Alla faccia delle campagne denigratorie, alla faccia degli haters dello svapo. Metta l'animo in pace il partito degli anti sigaretta elettronica: il mercato del vaping, infatti, è destinato a crescere del 17,65% da ora al 2025. Ebbene sì, nell'arco dei prossimi quattro anni il settore assisterà ad un notevole boom che porterà la dimensione del mercato, nell'anno 2025, a circa 84 miliardi di dollari. A porre in essere queste conclusioni è stato un approfondimento di "Research and Markets".

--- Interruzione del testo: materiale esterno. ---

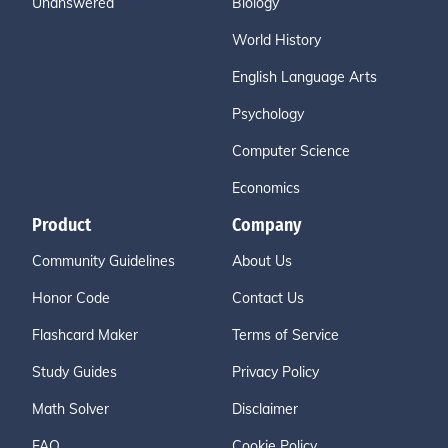
Unanswered
Biology
World History
English Language Arts
Psychology
Computer Science
Economics
Product
Company
Community Guidelines
About Us
Honor Code
Contact Us
Flashcard Maker
Terms of Service
Study Guides
Privacy Policy
Math Solver
Disclaimer
FAQ
Cookie Policy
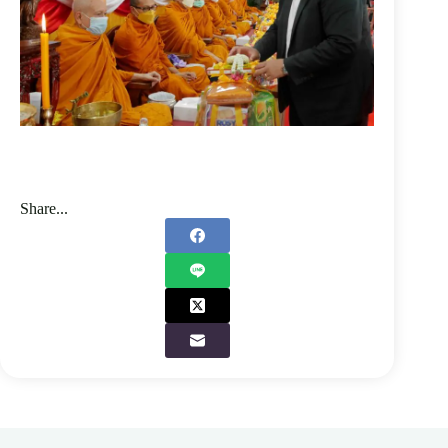
Share...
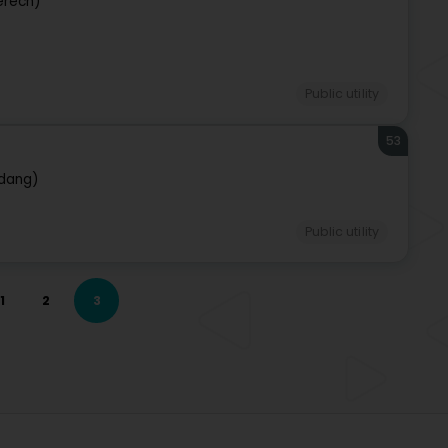
erech)
Public utility
53
rdang)
Public utility
1
2
3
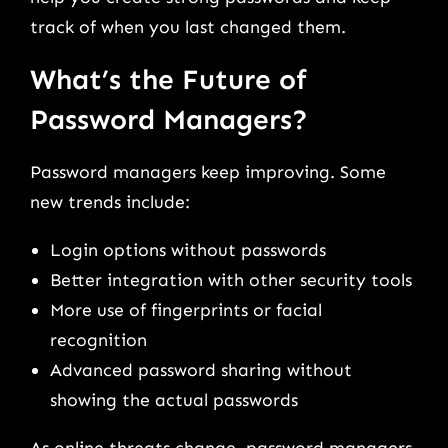
track of when you last changed them.
What’s the Future of
Password Managers?
Password managers keep improving. Some
new trends include:
Login options without passwords
Better integration with other security tools
More use of fingerprints or facial
recognition
Advanced password sharing without
showing the actual passwords
As online threats change, password managers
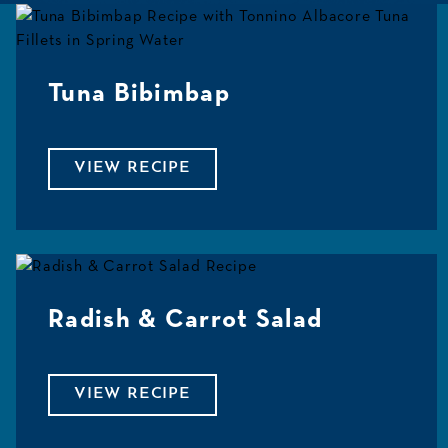
Tuna Bibimbap
VIEW RECIPE
Radish & Carrot Salad
VIEW RECIPE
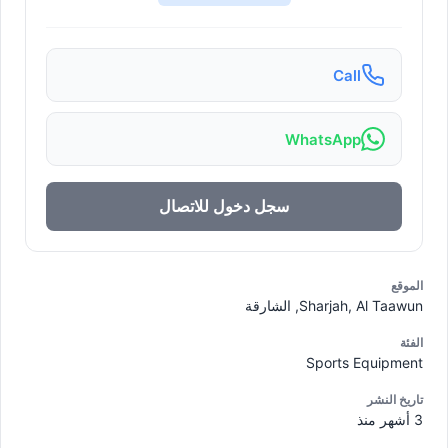
Call
WhatsApp
سجل دخول للاتصال
الموقع
Sharjah, Al Taawun, الشارقة
الفئة
Sports Equipment
تاريخ النشر
3 أشهر منذ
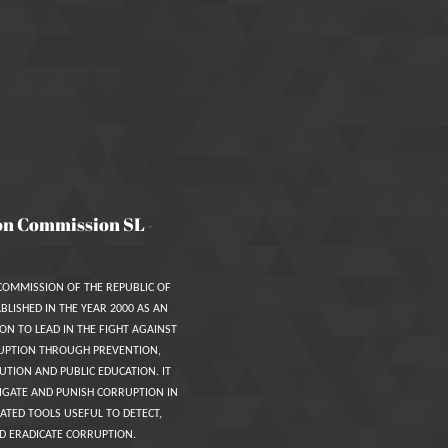
on Commission SL
-
COMMISSION OF THE REPUBLIC OF
BLISHED IN THE YEAR 2000 AS AN
ON TO LEAD IN THE FIGHT AGAINST
UPTION THROUGH PREVENTION,
UTION AND PUBLIC EDUCATION. IT
IGATE AND PUNISH CORRUPTION IN
ATED TOOLS USEFUL TO DETECT,
D ERADICATE CORRUPTION.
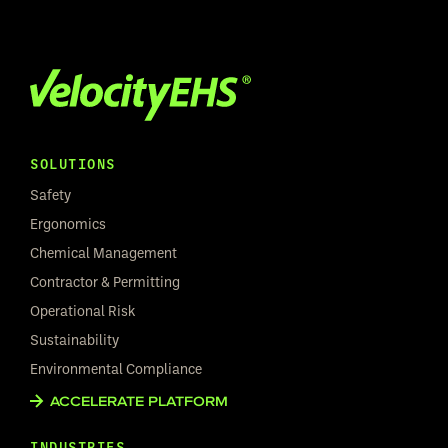
SOLUTIONS
Safety
Ergonomics
Chemical Management
Contractor & Permitting
Operational Risk
Sustainability
Environmental Compliance
ACCELERATE PLATFORM
INDUSTRIES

Nonostante il contraccolpo che il settore, insieme al mercato globale tutto, ha patito per effetto della crisi pandemica, si prevede dunque un trend in verticale crescita. Ad incidere sul prossimo andamento sarà una concatenazione di fattori, al vertice dei quali si pone la progressiva disaffezione dei consumatori nei confronti della sigaretta classica. Gradualmente, infatti, si sta prendendo atto, da parte dell'opinione pubblica, delle criticità connesse al fumo in termini di salute, circostanza che si traduce in una flessione delle vendite. Una ampia parte di coloro i quali tentano di smettere, poi, è portata a riversarsi nella sigaretta elettronica, ed in questo processo di smoking cessation pesa tantissimo l'appeal giocato dalla varietà di liquidi ed aromi in circolazione. Inoltre, a suggerire le conclusioni di "Research and Markets", vi è l'aspetto economico: la sigaretta elettronica è decisamente meno onerosa rispetto alle classiche. Una convenienza economica che, ovviamente, diventa tanto più ampia quanto più si è intensi fumatori. Tutti questi elementi lasciano quindi pensare agli analisti come il mercato delle e-cig andrà a conoscere un significativo plus. Ed in questo processo poco potranno le spinte contrarie che si nutrono di campagne diffamatorie e di fake news. Nonostante, pertanto, il clima istituzionale avverso, nella maggior parte dei Paesi, al fenomeno svapo, la crescita del fumo elettronico si pone ormai come un processo inesorabile ed irreversibile. Avrà, quindi, ragione Dautzenberg quando afferma che da qui a vent'anni le sigarette saranno solo un pallido ricordo?